VLVL 4: Vet Business
Dave Monroe
monrovius at yahoo.com
Fri Aug 29 11:55:03 CDT 2003
See, by the way ...
Ohnuki-Tierney, Emiko. Kamikaze, Cherry Blossoms,
and Nationalisms: The Militarization of Aesthetics
in Japanese History. Chicago: U of Chicago P,
2002.
Why did almost one thousand highly educated "student
soldiers" volunteer to serve in Japan's tokkotai
(kamikaze) operations near the end of World War II,
even though Japan was losing the war? Did they embody
the imperial ideology both in thought and in action?
In this fascinating study of the role of symbolism and
aesthetics in totalitarian ideology, Emiko
Ohnuki-Tierney shows how the state manipulated the
time-honored Japanese symbol of the cherry blossom to
convince people that it was their honor to "die like
beautiful falling cherry petals" for the emperor.
Drawing on diaries never before published in English,
Ohnuki-Tierney describes these young men's agonies and
even defiance against the imperial ideology.
Passionately devoted to cosmopolitan intellectual
traditions, the pilots saw the cherry blossom not in
militaristic terms, but as a symbol of the painful
beauty and unresolved ambiguities of their tragically
brief lives.
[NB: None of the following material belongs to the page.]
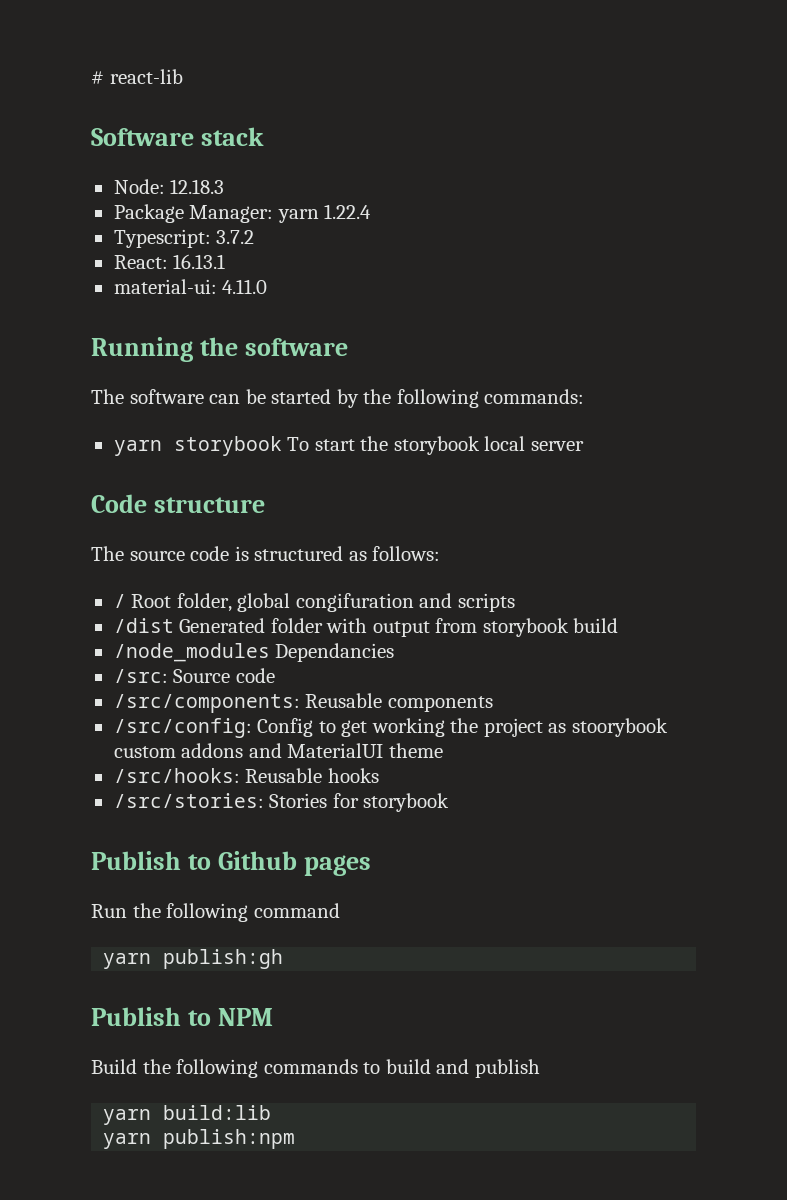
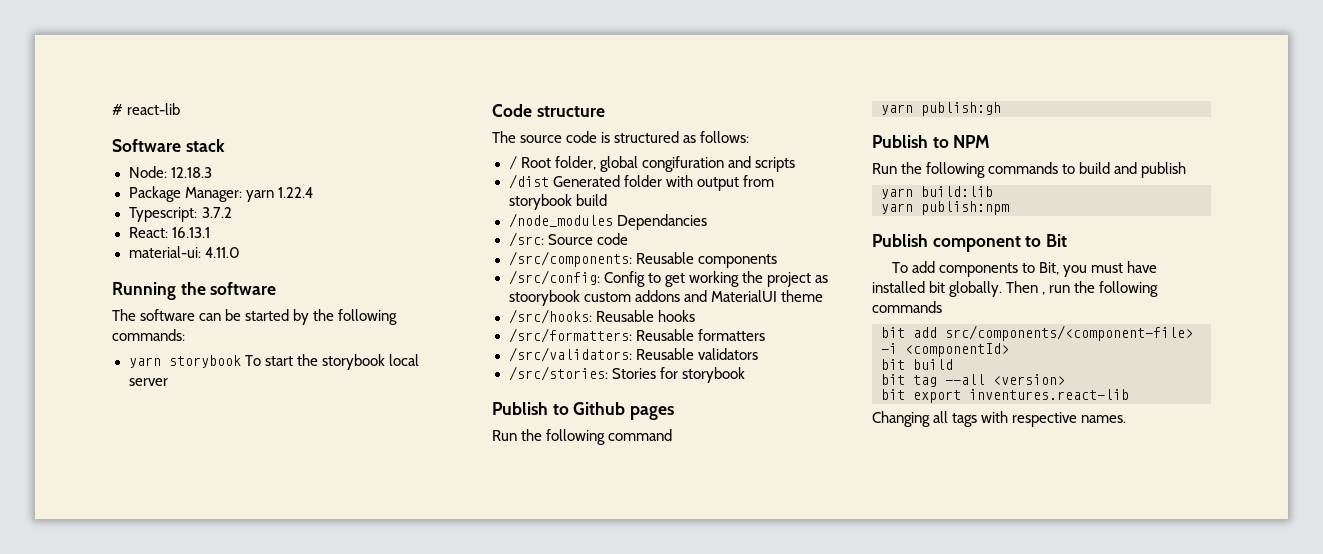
(379, 775) none -> [508,328,765,343] [508,347,758,362] // /src/formatters: Reusable formatters // /src/validators: Reusable validators
[91,1059,137,1074] Build -> [872,163,897,174] Run
(296, 1139) none -> [872,234,1068,252] [891,261,1157,277] [872,281,1159,297] [872,301,942,313] [881,325,1193,341] [881,343,1009,357] [881,359,953,370] [881,374,1065,387] [881,389,1129,403] [872,411,1127,427] // Publish component to Bit // To add components to Bit, you must have installed bit globally. Then , run the following commands // bit add src/components/<component-file> -i <componentId> // bit build // bit tag --all <version> // bit export inventures.react-lib // Changing all tags with respective names.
Using Japan as an example, the author
breaks new ground in the understanding of symbolic
communication, nationalism, and totalitarian
ideologies and their execution.
http://www.press.uchicago.edu/cgi-bin/hfs.cgi/00/15259.ctl
--- Terrance <lycidas2 at earthlink.net> wrote:
> VL.147
>
> She was referring to what he had always called his
> "interesting work with airplanes" during World War
> II. "Though to be frank," she continued, I can't
> imagine you in anybody's air force, let alone the
> kamikaze, who, I understand from the history books,
> were fairly picky about who flew for 'em."